Related: We may finally know why spinning-top asteroid Ryugu has such a weird shape
Rather than being one large boulder, Ryugu is made up of many small rocks, and the asteroid got its unusual spinning top shape from rapid rotation, scientists believe.
As a carbonaceous, or C-type, asteroid, Ryugu contains a large amount of carbon-rich organic matter, much of which likely originated from the same nebula that gave birth to the Sun and the planets of the Solar System roughly 4.6 billion years ago. Previous sample analysis has also suggested that the asteroid harbors water.
"The Ryugu material is the most primitive material in the Solar System we have ever studied," Hisayoshi Yurimoto, a geoscience professor at Hokkaido University and leader of the Hayabusa2 mission's initial chemical analysis team, said while outlining the initial findings at the Lunar and Planetary Science Conference in March.
Unlike the organic molecules found on Earth, the pitch-black asteroid samples, which the scientists found only reflect 2 to 3 percent of the light that hits them, have not been changed by interactions with Earth's environment, giving them a chemical composition much closer to that of the early Solar System.
"We detected various prebiotic organic compounds in the samples, including proteinogenic amino acids, polycyclic aromatic hydrocarbons similar to terrestrial petroleum, and various nitrogen compounds," Hiroshi Naraoka, a planetary scientist at Kyushu University and the leader of the team which looked for organic matter in the samples, said at the conference.
"These prebiotic organic molecules can spread throughout the Solar System, potentially as interplanetary dust from the Ruygu surface by impact or other causes."
Initially, sample analysis detected 10 amino acid types, but now the number has ballooned to more than 20, according to Japan's education ministry. Amino acids are the fundamental building blocks of all proteins and are indispensable prerequisites for the existence of life on our planet.
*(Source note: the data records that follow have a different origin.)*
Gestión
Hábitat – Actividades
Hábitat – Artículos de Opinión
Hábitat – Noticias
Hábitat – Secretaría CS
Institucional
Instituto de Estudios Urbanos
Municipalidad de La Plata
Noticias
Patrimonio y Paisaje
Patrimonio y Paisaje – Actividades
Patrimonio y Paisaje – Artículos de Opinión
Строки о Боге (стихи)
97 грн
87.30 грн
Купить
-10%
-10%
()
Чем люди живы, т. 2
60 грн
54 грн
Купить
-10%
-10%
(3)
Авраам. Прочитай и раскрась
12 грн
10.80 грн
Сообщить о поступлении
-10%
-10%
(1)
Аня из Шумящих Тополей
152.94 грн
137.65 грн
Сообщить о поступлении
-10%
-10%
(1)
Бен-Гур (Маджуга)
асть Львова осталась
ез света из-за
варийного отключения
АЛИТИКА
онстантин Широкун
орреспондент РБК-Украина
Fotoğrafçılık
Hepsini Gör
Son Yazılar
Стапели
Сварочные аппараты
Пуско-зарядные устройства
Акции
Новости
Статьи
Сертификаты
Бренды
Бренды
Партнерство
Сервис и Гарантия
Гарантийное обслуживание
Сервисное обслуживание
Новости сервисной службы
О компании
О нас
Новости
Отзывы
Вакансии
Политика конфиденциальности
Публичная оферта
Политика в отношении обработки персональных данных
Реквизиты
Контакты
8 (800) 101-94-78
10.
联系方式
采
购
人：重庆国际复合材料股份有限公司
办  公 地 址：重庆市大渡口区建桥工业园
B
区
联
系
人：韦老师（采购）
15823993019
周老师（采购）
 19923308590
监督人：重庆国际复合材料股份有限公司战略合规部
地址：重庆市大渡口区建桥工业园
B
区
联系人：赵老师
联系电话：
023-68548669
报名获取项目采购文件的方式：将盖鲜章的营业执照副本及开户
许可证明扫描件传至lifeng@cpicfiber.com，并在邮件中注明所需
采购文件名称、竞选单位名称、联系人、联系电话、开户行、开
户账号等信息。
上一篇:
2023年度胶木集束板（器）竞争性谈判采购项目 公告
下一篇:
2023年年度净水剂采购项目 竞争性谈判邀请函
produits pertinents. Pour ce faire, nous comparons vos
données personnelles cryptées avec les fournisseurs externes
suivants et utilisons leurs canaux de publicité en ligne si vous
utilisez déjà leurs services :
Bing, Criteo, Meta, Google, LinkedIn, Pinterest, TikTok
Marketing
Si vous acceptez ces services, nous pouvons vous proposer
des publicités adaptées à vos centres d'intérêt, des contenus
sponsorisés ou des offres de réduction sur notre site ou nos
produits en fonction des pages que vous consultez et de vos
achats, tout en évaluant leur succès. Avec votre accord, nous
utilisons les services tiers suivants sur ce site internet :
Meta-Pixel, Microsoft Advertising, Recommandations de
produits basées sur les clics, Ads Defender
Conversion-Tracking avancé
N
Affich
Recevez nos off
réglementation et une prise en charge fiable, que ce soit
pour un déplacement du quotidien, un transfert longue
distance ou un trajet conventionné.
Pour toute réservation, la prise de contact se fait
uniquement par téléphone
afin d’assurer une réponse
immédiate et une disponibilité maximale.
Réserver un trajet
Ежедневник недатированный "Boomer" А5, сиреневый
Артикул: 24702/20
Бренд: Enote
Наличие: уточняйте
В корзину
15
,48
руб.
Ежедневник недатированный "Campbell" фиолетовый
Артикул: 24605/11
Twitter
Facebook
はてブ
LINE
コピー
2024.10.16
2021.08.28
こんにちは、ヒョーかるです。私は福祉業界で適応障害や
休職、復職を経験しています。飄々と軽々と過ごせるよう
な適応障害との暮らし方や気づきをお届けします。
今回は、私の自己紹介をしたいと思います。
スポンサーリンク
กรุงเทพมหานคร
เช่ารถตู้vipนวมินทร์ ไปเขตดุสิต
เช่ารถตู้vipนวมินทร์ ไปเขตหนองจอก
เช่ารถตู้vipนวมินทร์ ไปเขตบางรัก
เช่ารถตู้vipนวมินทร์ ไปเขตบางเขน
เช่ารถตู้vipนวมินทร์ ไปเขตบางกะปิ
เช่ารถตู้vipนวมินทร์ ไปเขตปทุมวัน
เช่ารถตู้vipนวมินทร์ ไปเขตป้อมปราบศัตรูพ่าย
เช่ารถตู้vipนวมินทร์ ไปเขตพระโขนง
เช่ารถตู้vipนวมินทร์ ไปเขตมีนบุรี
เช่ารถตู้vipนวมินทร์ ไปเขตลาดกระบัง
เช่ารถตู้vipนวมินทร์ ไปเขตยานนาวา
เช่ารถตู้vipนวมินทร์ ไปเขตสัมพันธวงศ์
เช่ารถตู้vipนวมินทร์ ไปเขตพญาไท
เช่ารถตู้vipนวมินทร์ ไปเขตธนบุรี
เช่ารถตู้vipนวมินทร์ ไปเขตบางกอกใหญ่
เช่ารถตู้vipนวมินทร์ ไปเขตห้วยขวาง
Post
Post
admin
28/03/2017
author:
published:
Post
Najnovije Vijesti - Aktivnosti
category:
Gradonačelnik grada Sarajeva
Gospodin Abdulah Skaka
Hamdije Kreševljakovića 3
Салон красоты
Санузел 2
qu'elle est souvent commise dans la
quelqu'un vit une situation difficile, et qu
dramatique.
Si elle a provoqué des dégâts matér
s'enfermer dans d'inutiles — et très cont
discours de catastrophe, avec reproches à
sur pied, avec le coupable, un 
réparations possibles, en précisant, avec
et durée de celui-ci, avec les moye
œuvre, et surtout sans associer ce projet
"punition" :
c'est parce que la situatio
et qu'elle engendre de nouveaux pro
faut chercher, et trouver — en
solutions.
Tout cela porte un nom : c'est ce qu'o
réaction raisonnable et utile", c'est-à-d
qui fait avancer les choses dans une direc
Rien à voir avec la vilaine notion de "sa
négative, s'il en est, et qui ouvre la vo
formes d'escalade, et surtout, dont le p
A 2019 study in the journal Geochimica et Cosmochimica Acta found organic molecules from space in a group of 3.3-billion-year-old rocks discovered in South Africa, raising the possibility that some – if not all – of these life-building molecules first came to Earth on comets and asteroids. The Ryugu findings make the evidence that asteroids carry these molecules even stronger.
"Proving amino acids exist in the subsurface of asteroids increases the likelihood that the compounds arrived on Earth from space," Kensei Kobayashi, a professor emeritus of astrobiology at Yokohama National University, told Kyodo News.
This means that amino acids could likely be found on other planets and natural satellites – a clue that "life could have been born in more places in the Universe than previously thought," he added.
The researchers are continuing to analyze Ryugu samples, and more data on the asteroid's formation and its composition will become available soon.
And Ryugu is not the only space rock under investigation. In 2021, NASA's OSIRIS-REx spacecraft collected a rock sample from another diamond-shaped asteroid, named Bennu.
When the sample returns to Earth in 2023, signs of organic matter contained within it could provide scientists with important clues into the evolution of the Solar System and its materials, alongside how life emerged from them.